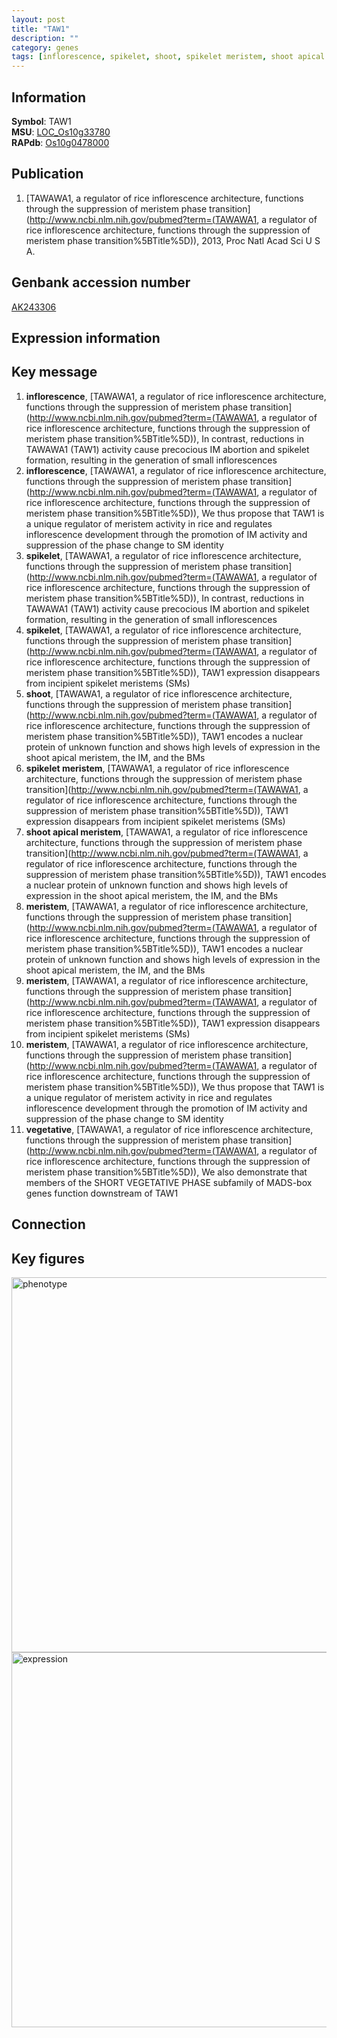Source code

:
 ```yaml
---
layout: post
title: "TAW1"
description: ""
category: genes
tags: [inflorescence, spikelet, shoot, spikelet meristem, shoot apical meristem, meristem, vegetative, Gene]
---
```


## Information
__Symbol__: TAW1  
__MSU__: [LOC_Os10g33780](http://rice.plantbiology.msu.edu/cgi-bin/ORF_infopage.cgi?orf=LOC_Os10g33780)  
__RAPdb__: [Os10g0478000](http://rapdb.dna.affrc.go.jp/viewer/gbrowse_details/irgsp1?name=Os10g0478000)  

## Publication
1. [TAWAWA1, a regulator of rice inflorescence architecture, functions through the suppression of meristem phase transition](http://www.ncbi.nlm.nih.gov/pubmed?term=(TAWAWA1, a regulator of rice inflorescence architecture, functions through the suppression of meristem phase transition%5BTitle%5D)), 2013, Proc Natl Acad Sci U S A.

## Genbank accession number
[AK243306](http://www.ncbi.nlm.nih.gov/nuccore/AK243306)

## Expression information

## Key message
1. __inflorescence__, [TAWAWA1, a regulator of rice inflorescence architecture, functions through the suppression of meristem phase transition](http://www.ncbi.nlm.nih.gov/pubmed?term=(TAWAWA1, a regulator of rice inflorescence architecture, functions through the suppression of meristem phase transition%5BTitle%5D)),  In contrast, reductions in TAWAWA1 (TAW1) activity cause precocious IM abortion and spikelet formation, resulting in the generation of small inflorescences
2. __inflorescence__, [TAWAWA1, a regulator of rice inflorescence architecture, functions through the suppression of meristem phase transition](http://www.ncbi.nlm.nih.gov/pubmed?term=(TAWAWA1, a regulator of rice inflorescence architecture, functions through the suppression of meristem phase transition%5BTitle%5D)),  We thus propose that TAW1 is a unique regulator of meristem activity in rice and regulates inflorescence development through the promotion of IM activity and suppression of the phase change to SM identity
3. __spikelet__, [TAWAWA1, a regulator of rice inflorescence architecture, functions through the suppression of meristem phase transition](http://www.ncbi.nlm.nih.gov/pubmed?term=(TAWAWA1, a regulator of rice inflorescence architecture, functions through the suppression of meristem phase transition%5BTitle%5D)),  In contrast, reductions in TAWAWA1 (TAW1) activity cause precocious IM abortion and spikelet formation, resulting in the generation of small inflorescences
4. __spikelet__, [TAWAWA1, a regulator of rice inflorescence architecture, functions through the suppression of meristem phase transition](http://www.ncbi.nlm.nih.gov/pubmed?term=(TAWAWA1, a regulator of rice inflorescence architecture, functions through the suppression of meristem phase transition%5BTitle%5D)),  TAW1 expression disappears from incipient spikelet meristems (SMs)
5. __shoot__, [TAWAWA1, a regulator of rice inflorescence architecture, functions through the suppression of meristem phase transition](http://www.ncbi.nlm.nih.gov/pubmed?term=(TAWAWA1, a regulator of rice inflorescence architecture, functions through the suppression of meristem phase transition%5BTitle%5D)),  TAW1 encodes a nuclear protein of unknown function and shows high levels of expression in the shoot apical meristem, the IM, and the BMs
6. __spikelet meristem__, [TAWAWA1, a regulator of rice inflorescence architecture, functions through the suppression of meristem phase transition](http://www.ncbi.nlm.nih.gov/pubmed?term=(TAWAWA1, a regulator of rice inflorescence architecture, functions through the suppression of meristem phase transition%5BTitle%5D)),  TAW1 expression disappears from incipient spikelet meristems (SMs)
7. __shoot apical meristem__, [TAWAWA1, a regulator of rice inflorescence architecture, functions through the suppression of meristem phase transition](http://www.ncbi.nlm.nih.gov/pubmed?term=(TAWAWA1, a regulator of rice inflorescence architecture, functions through the suppression of meristem phase transition%5BTitle%5D)),  TAW1 encodes a nuclear protein of unknown function and shows high levels of expression in the shoot apical meristem, the IM, and the BMs
8. __meristem__, [TAWAWA1, a regulator of rice inflorescence architecture, functions through the suppression of meristem phase transition](http://www.ncbi.nlm.nih.gov/pubmed?term=(TAWAWA1, a regulator of rice inflorescence architecture, functions through the suppression of meristem phase transition%5BTitle%5D)),  TAW1 encodes a nuclear protein of unknown function and shows high levels of expression in the shoot apical meristem, the IM, and the BMs
9. __meristem__, [TAWAWA1, a regulator of rice inflorescence architecture, functions through the suppression of meristem phase transition](http://www.ncbi.nlm.nih.gov/pubmed?term=(TAWAWA1, a regulator of rice inflorescence architecture, functions through the suppression of meristem phase transition%5BTitle%5D)),  TAW1 expression disappears from incipient spikelet meristems (SMs)
10. __meristem__, [TAWAWA1, a regulator of rice inflorescence architecture, functions through the suppression of meristem phase transition](http://www.ncbi.nlm.nih.gov/pubmed?term=(TAWAWA1, a regulator of rice inflorescence architecture, functions through the suppression of meristem phase transition%5BTitle%5D)),  We thus propose that TAW1 is a unique regulator of meristem activity in rice and regulates inflorescence development through the promotion of IM activity and suppression of the phase change to SM identity
11. __vegetative__, [TAWAWA1, a regulator of rice inflorescence architecture, functions through the suppression of meristem phase transition](http://www.ncbi.nlm.nih.gov/pubmed?term=(TAWAWA1, a regulator of rice inflorescence architecture, functions through the suppression of meristem phase transition%5BTitle%5D)),  We also demonstrate that members of the SHORT VEGETATIVE PHASE subfamily of MADS-box genes function downstream of TAW1

## Connection

## Key figures
<img src="http://ricencode.github.io/images/TAW1.pheno.png" alt="phenotype"  style="width: 600px;"/>

<img src="http://ricencode.github.io/images/TAW1.exp.png" alt="expression"  style="width: 600px;"/>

------------------------------------

Task prompt
Would you repeat the listing word for word and skip every picture?

Output
Source code

:
 ```yaml
---
layout: post
title: "TAW1"
description: ""
category: genes
tags: [inflorescence, spikelet, shoot, spikelet meristem, shoot apical meristem, meristem, vegetative, Gene]
---
```


## Information
__Symbol__: TAW1  
__MSU__: [LOC_Os10g33780](http://rice.plantbiology.msu.edu/cgi-bin/ORF_infopage.cgi?orf=LOC_Os10g33780)  
__RAPdb__: [Os10g0478000](http://rapdb.dna.affrc.go.jp/viewer/gbrowse_details/irgsp1?name=Os10g0478000)  

## Publication
1. [TAWAWA1, a regulator of rice inflorescence architecture, functions through the suppression of meristem phase transition](http://www.ncbi.nlm.nih.gov/pubmed?term=(TAWAWA1, a regulator of rice inflorescence architecture, functions through the suppression of meristem phase transition%5BTitle%5D)), 2013, Proc Natl Acad Sci U S A.

## Genbank accession number
[AK243306](http://www.ncbi.nlm.nih.gov/nuccore/AK243306)

## Expression information

## Key message
1. __inflorescence__, [TAWAWA1, a regulator of rice inflorescence architecture, functions through the suppression of meristem phase transition](http://www.ncbi.nlm.nih.gov/pubmed?term=(TAWAWA1, a regulator of rice inflorescence architecture, functions through the suppression of meristem phase transition%5BTitle%5D)),  In contrast, reductions in TAWAWA1 (TAW1) activity cause precocious IM abortion and spikelet formation, resulting in the generation of small inflorescences
2. __inflorescence__, [TAWAWA1, a regulator of rice inflorescence architecture, functions through the suppression of meristem phase transition](http://www.ncbi.nlm.nih.gov/pubmed?term=(TAWAWA1, a regulator of rice inflorescence architecture, functions through the suppression of meristem phase transition%5BTitle%5D)),  We thus propose that TAW1 is a unique regulator of meristem activity in rice and regulates inflorescence development through the promotion of IM activity and suppression of the phase change to SM identity
3. __spikelet__, [TAWAWA1, a regulator of rice inflorescence architecture, functions through the suppression of meristem phase transition](http://www.ncbi.nlm.nih.gov/pubmed?term=(TAWAWA1, a regulator of rice inflorescence architecture, functions through the suppression of meristem phase transition%5BTitle%5D)),  In contrast, reductions in TAWAWA1 (TAW1) activity cause precocious IM abortion and spikelet formation, resulting in the generation of small inflorescences
4. __spikelet__, [TAWAWA1, a regulator of rice inflorescence architecture, functions through the suppression of meristem phase transition](http://www.ncbi.nlm.nih.gov/pubmed?term=(TAWAWA1, a regulator of rice inflorescence architecture, functions through the suppression of meristem phase transition%5BTitle%5D)),  TAW1 expression disappears from incipient spikelet meristems (SMs)
5. __shoot__, [TAWAWA1, a regulator of rice inflorescence architecture, functions through the suppression of meristem phase transition](http://www.ncbi.nlm.nih.gov/pubmed?term=(TAWAWA1, a regulator of rice inflorescence architecture, functions through the suppression of meristem phase transition%5BTitle%5D)),  TAW1 encodes a nuclear protein of unknown function and shows high levels of expression in the shoot apical meristem, the IM, and the BMs
6. __spikelet meristem__, [TAWAWA1, a regulator of rice inflorescence architecture, functions through the suppression of meristem phase transition](http://www.ncbi.nlm.nih.gov/pubmed?term=(TAWAWA1, a regulator of rice inflorescence architecture, functions through the suppression of meristem phase transition%5BTitle%5D)),  TAW1 expression disappears from incipient spikelet meristems (SMs)
7. __shoot apical meristem__, [TAWAWA1, a regulator of rice inflorescence architecture, functions through the suppression of meristem phase transition](http://www.ncbi.nlm.nih.gov/pubmed?term=(TAWAWA1, a regulator of rice inflorescence architecture, functions through the suppression of meristem phase transition%5BTitle%5D)),  TAW1 encodes a nuclear protein of unknown function and shows high levels of expression in the shoot apical meristem, the IM, and the BMs
8. __meristem__, [TAWAWA1, a regulator of rice inflorescence architecture, functions through the suppression of meristem phase transition](http://www.ncbi.nlm.nih.gov/pubmed?term=(TAWAWA1, a regulator of rice inflorescence architecture, functions through the suppression of meristem phase transition%5BTitle%5D)),  TAW1 encodes a nuclear protein of unknown function and shows high levels of expression in the shoot apical meristem, the IM, and the BMs
9. __meristem__, [TAWAWA1, a regulator of rice inflorescence architecture, functions through the suppression of meristem phase transition](http://www.ncbi.nlm.nih.gov/pubmed?term=(TAWAWA1, a regulator of rice inflorescence architecture, functions through the suppression of meristem phase transition%5BTitle%5D)),  TAW1 expression disappears from incipient spikelet meristems (SMs)
10. __meristem__, [TAWAWA1, a regulator of rice inflorescence architecture, functions through the suppression of meristem phase transition](http://www.ncbi.nlm.nih.gov/pubmed?term=(TAWAWA1, a regulator of rice inflorescence architecture, functions through the suppression of meristem phase transition%5BTitle%5D)),  We thus propose that TAW1 is a unique regulator of meristem activity in rice and regulates inflorescence development through the promotion of IM activity and suppression of the phase change to SM identity
11. __vegetative__, [TAWAWA1, a regulator of rice inflorescence architecture, functions through the suppression of meristem phase transition](http://www.ncbi.nlm.nih.gov/pubmed?term=(TAWAWA1, a regulator of rice inflorescence architecture, functions through the suppression of meristem phase transition%5BTitle%5D)),  We also demonstrate that members of the SHORT VEGETATIVE PHASE subfamily of MADS-box genes function downstream of TAW1

## Connection

## Key figures
<img src="http://ricencode.github.io/images/TAW1.pheno.png" alt="phenotype"  style="width: 600px;"/>

<img src="http://ricencode.github.io/images/TAW1.exp.png" alt="expression"  style="width: 600px;"/>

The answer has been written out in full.